Microsoft Corp. today previewed a new Azure instance for training artificial intelligence models that targets the emerging class of advanced, ultra-large neural networks being pioneered by the likes of OpenAI.
The instance, called the ND A100 v4, is being touted by Microsoft as its most powerful AI-optimized virtual machine to date.
The ND A100 v4 aims to address an important new trend in AI development. Engineers usually develop a separate machine learning model for every use case they seek to automate, but recently, a shift has started toward building one big, multipurpose model and customizing it for multiple use cases. One notable example of such an AI is the OpenAI research group’s GPT-3 model, whose 175 billion learning parameters allow it to perform tasks as varied as searching the web and writing code.

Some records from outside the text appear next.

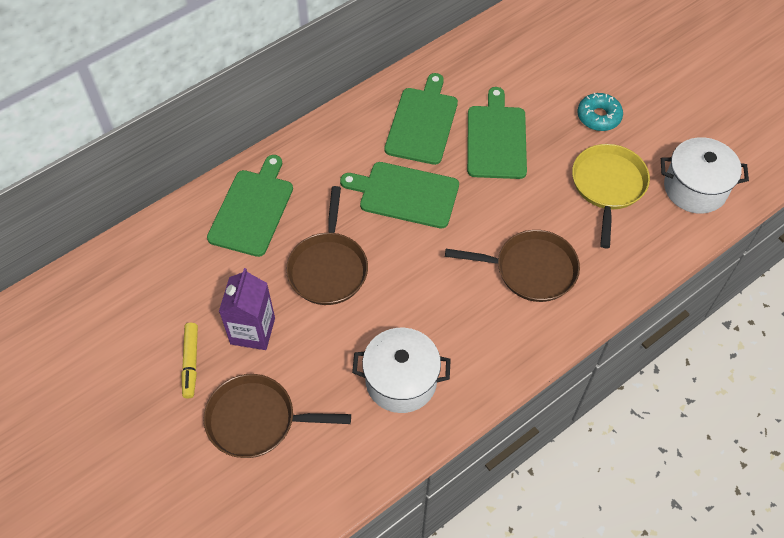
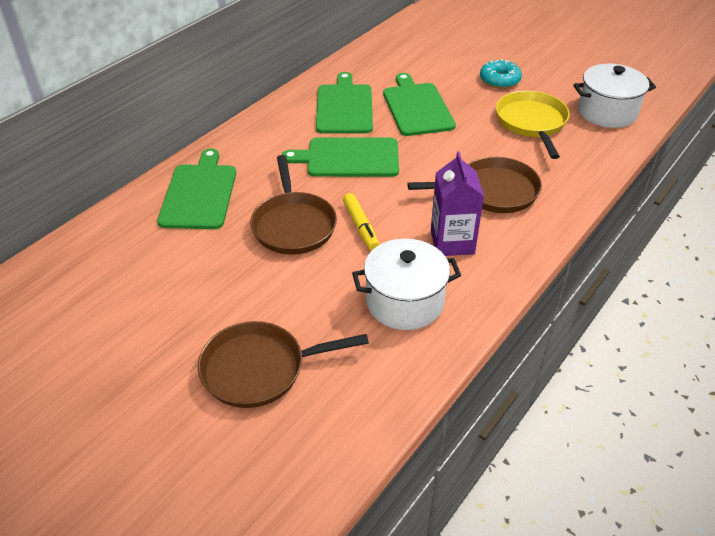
camera: 15 degrees left, 15 degrees down
yellow marker [181,323,198,398] -> yellow marker moved to [343,193,379,250]
purple carton [219,268,275,350] -> purple carton moved to [431,152,484,256]

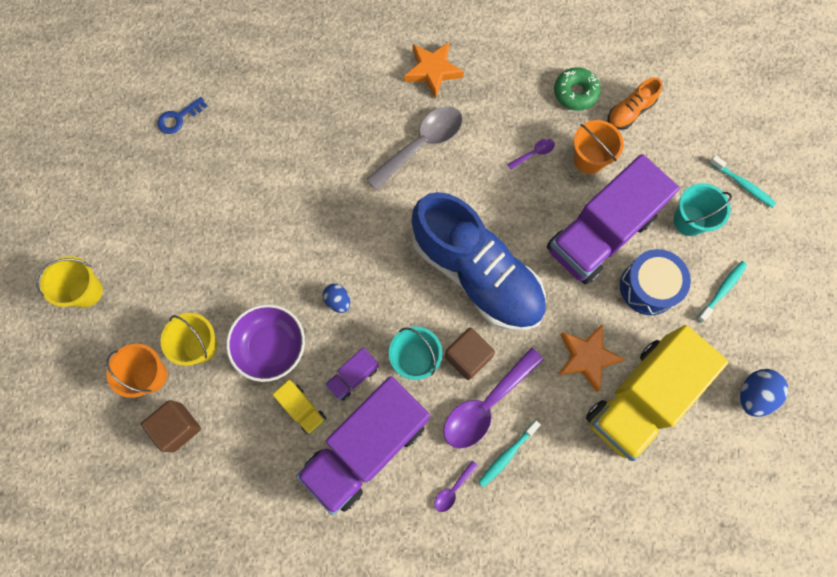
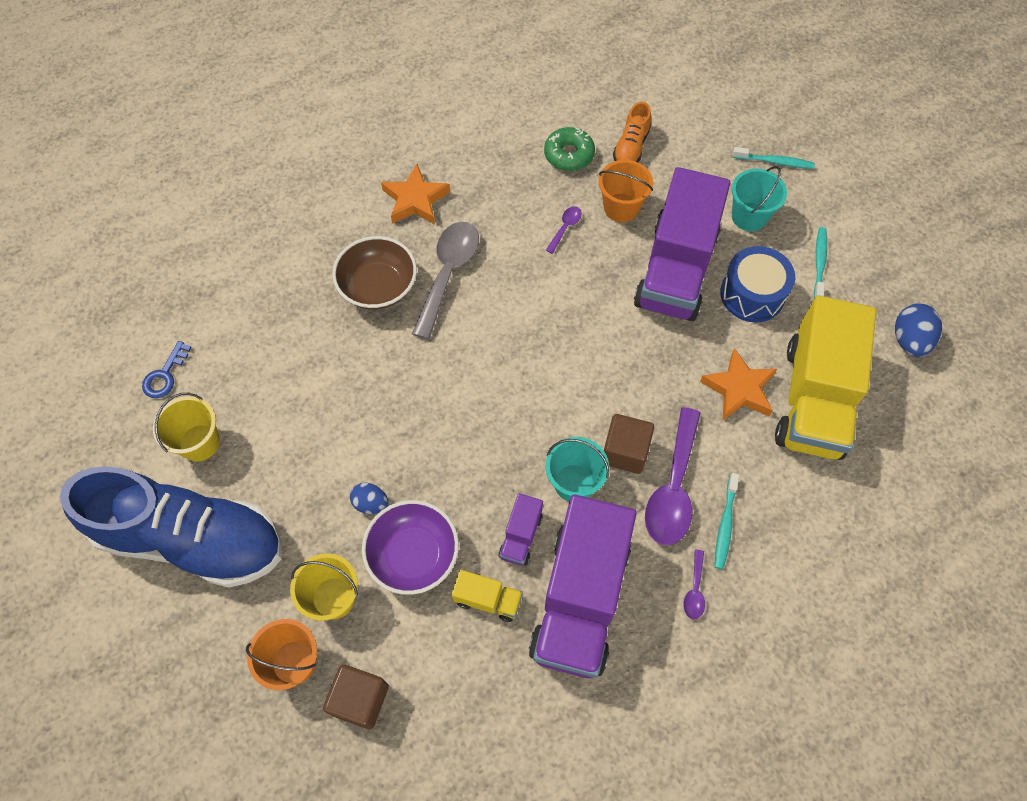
camera: 30 degrees left, 10 degrees down
yellow bucket [36,256,103,308] -> yellow bucket moved to [153,393,220,461]
blue egg [323,284,350,313] -> blue egg moved to [350,483,388,514]
blue shoe [411,192,546,331] -> blue shoe moved to [60,466,282,588]
none -> brown bowl [332,236,417,310]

Microsoft is one of OpenAI’s top corporate backers. The company has also adopted the multipurpose AI approach internally, disclosing in the instance announcement today that such large AI models are used to power features across Bing and Outlook.
The ND A100 v4 is aimed at helping other companies train their own supersized neural networks by providing eight of Nvidia Corp.’s latest A100 graphics processing units per instance. Customers can link multiple ND A100 v4 instances together to create an AI training cluster with up to “thousands” of GPUs.
Microsoft didn’t specify exactly how many GPUs are supported. But even at the low end of the possible range, assuming a cluster with a graphics card count in the low four figures, the performance is likely not far behind that of a small supercomputer. Earlier this year, Microsoft built an Azure cluster for OpenAI that qualified as one of the world’s top five supercomputers, and that cluster had 10,000 GPUs.
In the new ND A100 v4 instance, what facilitates the ability to cluster together GPUs is a dedicated 200-gigabit per second InfiniBand network link provisions to each chip. These connections allow the graphics cards to communicate with each across instances. The speed at which GPUs can share data is a big factor in how fast they can process that data, and Microsoft says its the ND A100 v4 VM offers 16 times more GPU-to-GPU bandwidth than any other major public cloud.
The InfiniBand connections are powered by networking gear supplied by Nvidia’s Mellanox unit. To support the eight onboard GPUs, the new instance also packs a central processing unit from Advanced Micro Devices Inc.’s second-generation Epyc series of server processors.
The end result is what the company describes as a big jump in AI training performance. “Most customers will see an immediate boost of 2x to 3x compute performance over the previous generation of systems based on Nvidia V100 GPUs with no engineering work,” Ian Finder, a senior program manager at Azure, wrote in a blog post. He added that some customers may see performance improve by up to 20 times in some cases.
Microsoft’s decision to use Nvidia chips and Mellanox gear to power the instance shows how chipmaker is already reaping dividends from its $6.9 billion acquisition of Mellanox, which closed this year. Microsoft’s own investments in AI and related develop have likewise helped it win customers. Today’s debut of the new AI instance was preceded by the Tuesday announcement that the U.S. Energy Department has partnered with the tech giant to develop AI disaster response tools on Azure.